During the screening for conditions that result in the generation of stable and highly suppressive CD4+Foxp3+ iTregs using DEREG mice, we observed unexpected eGFP+Foxp3− and eGFP−Foxp3+ populations. eGFP+Foxp3− T cells expressed lower levels of CD25 when compared with their eGFP+Foxp3+ counterparts, consistent with CD25 being a direct target gene of Foxp3 [20]. We could thus utilize the intensity of CD25 expression to isolate and characterize eGFP+Foxp3− T cells. In contrast to eGFP+CD25hi iTregs, eGFP+CD25lo T cells lacked significant suppressive activity.
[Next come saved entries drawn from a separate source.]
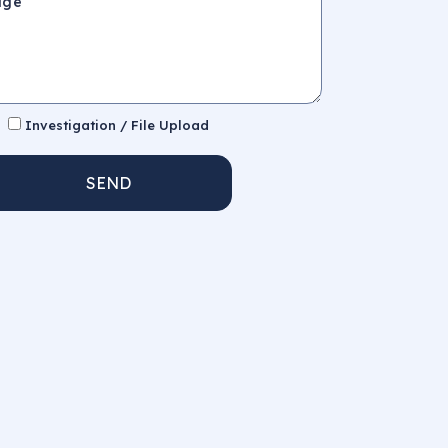
Investigation / File Upload
SEND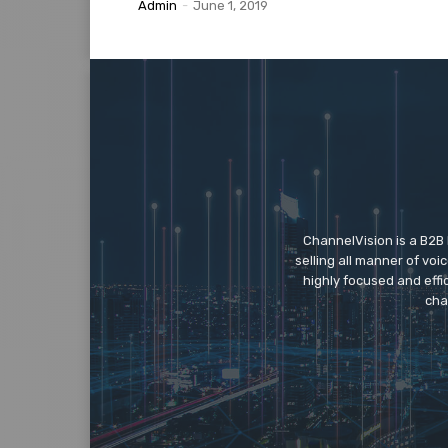
Admin
-
June 1, 2019
ChannelVision is a B2B
selling all manner of vo
highly focused and eff
cha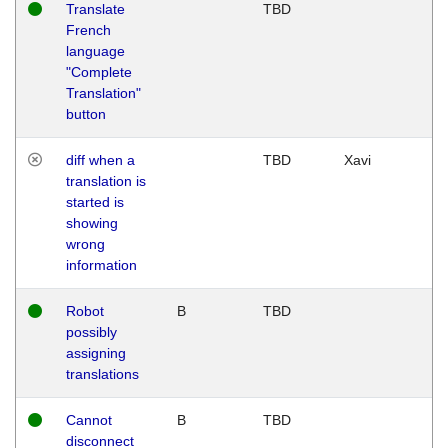
Translate
TBD
French
language
"Complete
Translation"
button
diff when a
TBD
Xavi
translation is
started is
showing
wrong
information
Robot
B
TBD
possibly
assigning
translations
Cannot
B
TBD
disconnect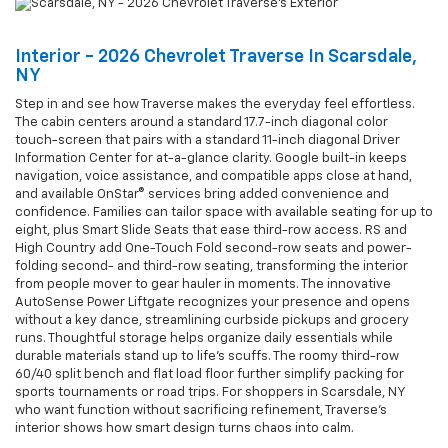
Interior - 2026 Chevrolet Traverse In Scarsdale,
NY
Step in and see how Traverse makes the everyday feel effortless.
The cabin centers around a standard 17.7-inch diagonal color
touch-screen that pairs with a standard 11-inch diagonal Driver
Information Center for at-a-glance clarity. Google built-in keeps
navigation, voice assistance, and compatible apps close at hand,
and available OnStar® services bring added convenience and
confidence. Families can tailor space with available seating for up to
eight, plus Smart Slide Seats that ease third-row access. RS and
High Country add One-Touch Fold second-row seats and power-
folding second- and third-row seating, transforming the interior
from people mover to gear hauler in moments. The innovative
AutoSense Power Liftgate recognizes your presence and opens
without a key dance, streamlining curbside pickups and grocery
runs. Thoughtful storage helps organize daily essentials while
durable materials stand up to life’s scuffs. The roomy third-row
60/40 split bench and flat load floor further simplify packing for
sports tournaments or road trips. For shoppers in Scarsdale, NY
who want function without sacrificing refinement, Traverse’s
interior shows how smart design turns chaos into calm.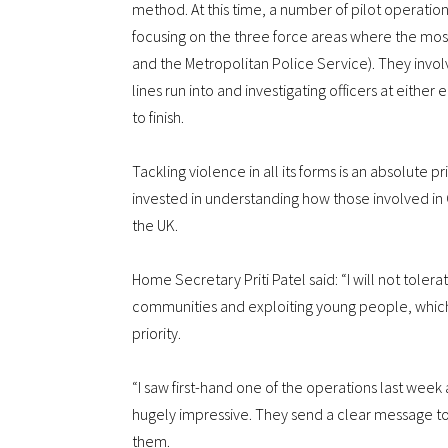
method. At this time, a number of pilot operati
focusing on the three force areas where the most
and the Metropolitan Police Service). They invol
lines run into and investigating officers at either e
to finish.
Tackling violence in all its forms is an absolute pr
invested in understanding how those involved in 
the UK.
Home Secretary Priti Patel said: “I will not toler
communities and exploiting young people, which i
priority.
“I saw first-hand one of the operations last week 
hugely impressive. They send a clear message to
them.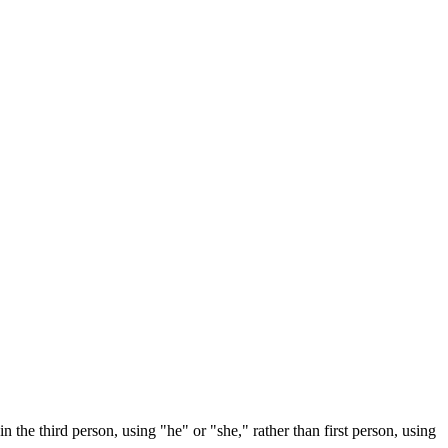
n the third person, using "he" or "she," rather than first person, using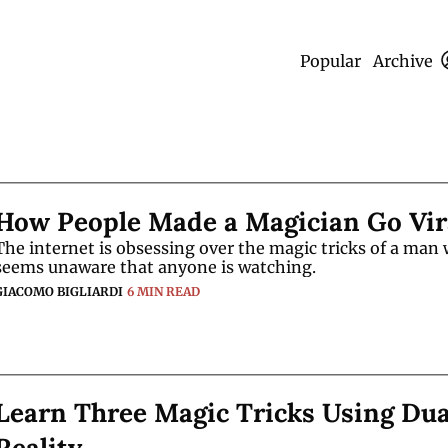
Popular
Archive
How People Made a Magician Go Vir
The internet is obsessing over the magic tricks of a man 
seems unaware that anyone is watching.
GIACOMO BIGLIARDI
6 MIN READ
Learn Three Magic Tricks Using Dual
Reality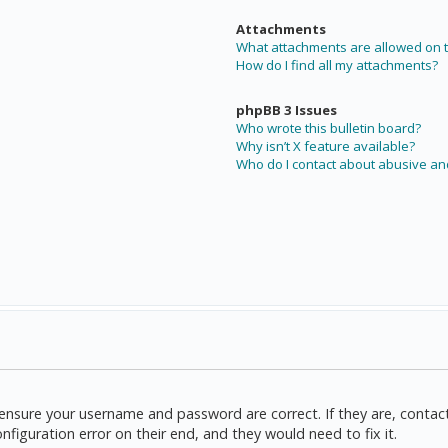
Attachments
What attachments are allowed on t
How do I find all my attachments?
phpBB 3 Issues
Who wrote this bulletin board?
Why isn’t X feature available?
Who do I contact about abusive and
t, ensure your username and password are correct. If they are, cont
nfiguration error on their end, and they would need to fix it.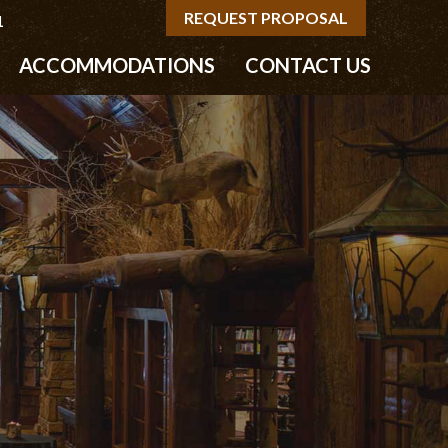
REQUEST PROPOSAL
1
ACCOMMODATIONS
CONTACT US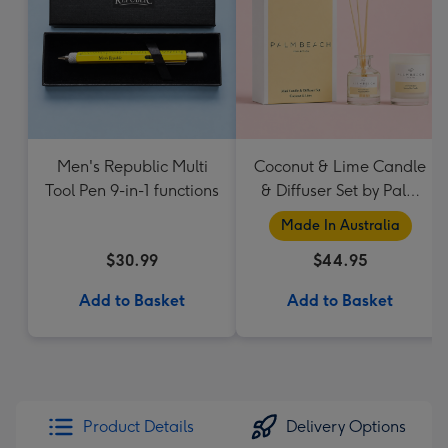
Men's Republic Multi
Coconut & Lime Candle
Tool Pen 9-in-1 functions
& Diffuser Set by Palm
Beach Collection
Made In Australia
$30.99
$44.95
Add to Basket
Add to Basket
Product Details
Delivery Options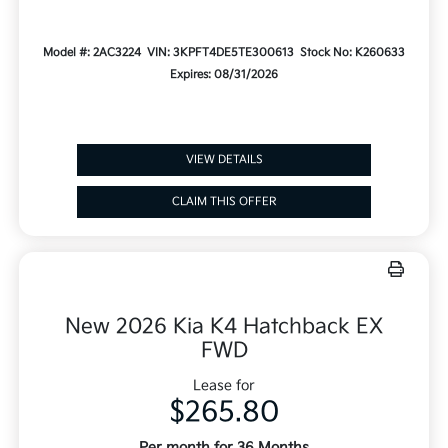
Model #: 2AC3224
VIN: 3KPFT4DE5TE300613
Stock No: K260633
Expires: 08/31/2026
VIEW DETAILS
CLAIM THIS OFFER
New 2026 Kia K4 Hatchback EX
FWD
Lease for
$265.80
Per month for 36 Months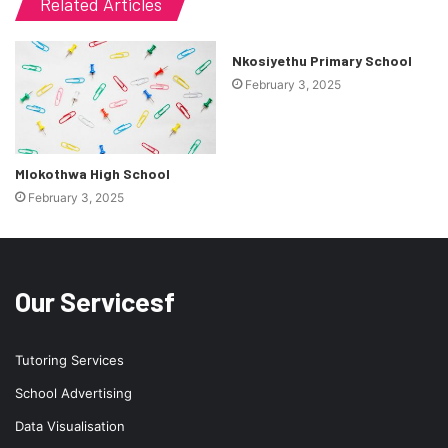
Related Articles
Nkosiyethu Primary School
February 3, 2025
Mlokothwa High School
February 3, 2025
Our Servicesf
Tutoring Services
School Advertising
Data Visualisation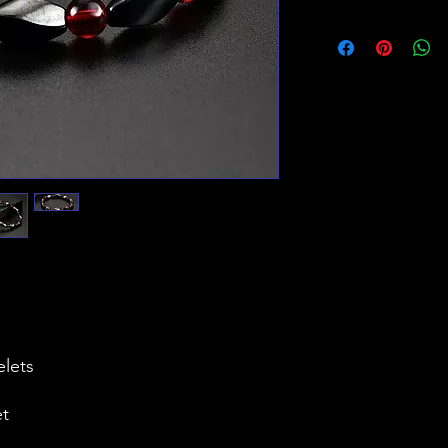
elets
et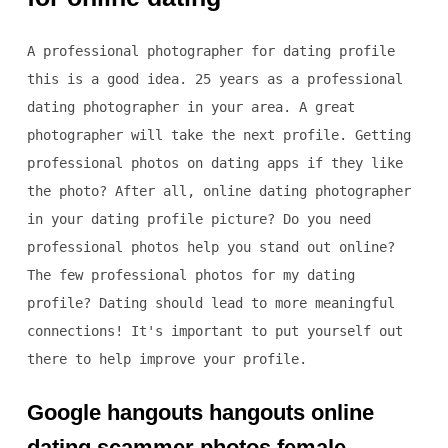
A professional photographer for dating profile
this is a good idea. 25 years as a professional
dating photographer in your area. A great
photographer will take the next profile. Getting
professional photos on dating apps if they like
the photo? After all, online dating photographer
in your dating profile picture? Do you need
professional photos help you stand out online?
The few professional photos for my dating
profile? Dating should lead to more meaningful
connections! It's important to put yourself out
there to help improve your profile.
Google hangouts hangouts online
dating scammer photos female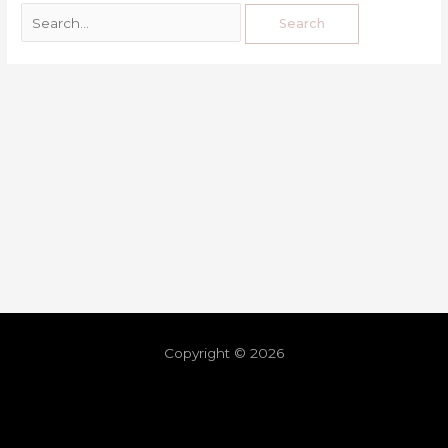
Copyright © 2026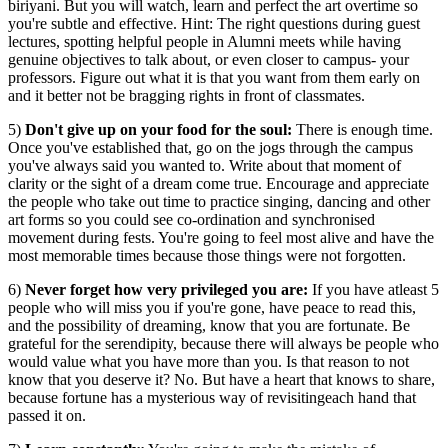
biriyani. But you will watch, learn and perfect the art overtime so
you're subtle and effective. Hint: The right questions during guest
lectures, spotting helpful people in Alumni meets while having
genuine objectives to talk about, or even closer to campus- your
professors. Figure out what it is that you want from them early on
and it better not be bragging rights in front of classmates.
5)
Don't give up on your food for the soul:
There is enough time.
Once you've established that, go on the jogs through the campus
you've always said you wanted to. Write about that moment of
clarity or the sight of a dream come true. Encourage and appreciate
the people who take out time to practice singing, dancing and other
art forms so you could see co-ordination and synchronised
movement during fests. You're going to feel most alive and have the
most memorable times because those things were not forgotten.
6)
Never forget how very privileged you are:
If you have atleast 5
people who will miss you if you're gone, have peace to read this,
and the possibility of dreaming, know that you are fortunate. Be
grateful for the serendipity, because there will always be people who
would value what you have more than you. Is that reason to not
know that you deserve it? No. But have a heart that knows to share,
because fortune has a mysterious way of revisitingeach hand that
passed it on.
This is consistent with previous studies demonstrating that, Foxp3 is essential to confer suppressive activity. Given that IL-2 is an important T cell growth factor, increased consumption of IL-2 by eGFP+CD25hi cells could be a simple explanation for their higher suppressive activity. Similarly, the eGFP− fraction, predominantly comprising of CD25lo T cells, lacked suppressive activity. However, as CD25 is only one of about 700 Foxp3 target genes that may be involved in conferring suppressive properties [21], additional mechanisms might be involved. The complete lack of suppressive activity by the eGFP− population, albeit containing a small fraction of eGFP−Foxp3+ T cells could be simply explained by the minor proportion of Foxp3+ cells present in this fraction. Alternatively, a non-suppressive behavior of the eGFP−Foxp3+ population could be hypothesized, as despite the successful Foxp3 induction, these cells may not have fully established the Foxp3-dependent suppressive program. In line with this notion, small populations of non-suppressive Foxp3+ T cells have been reported in mice [22].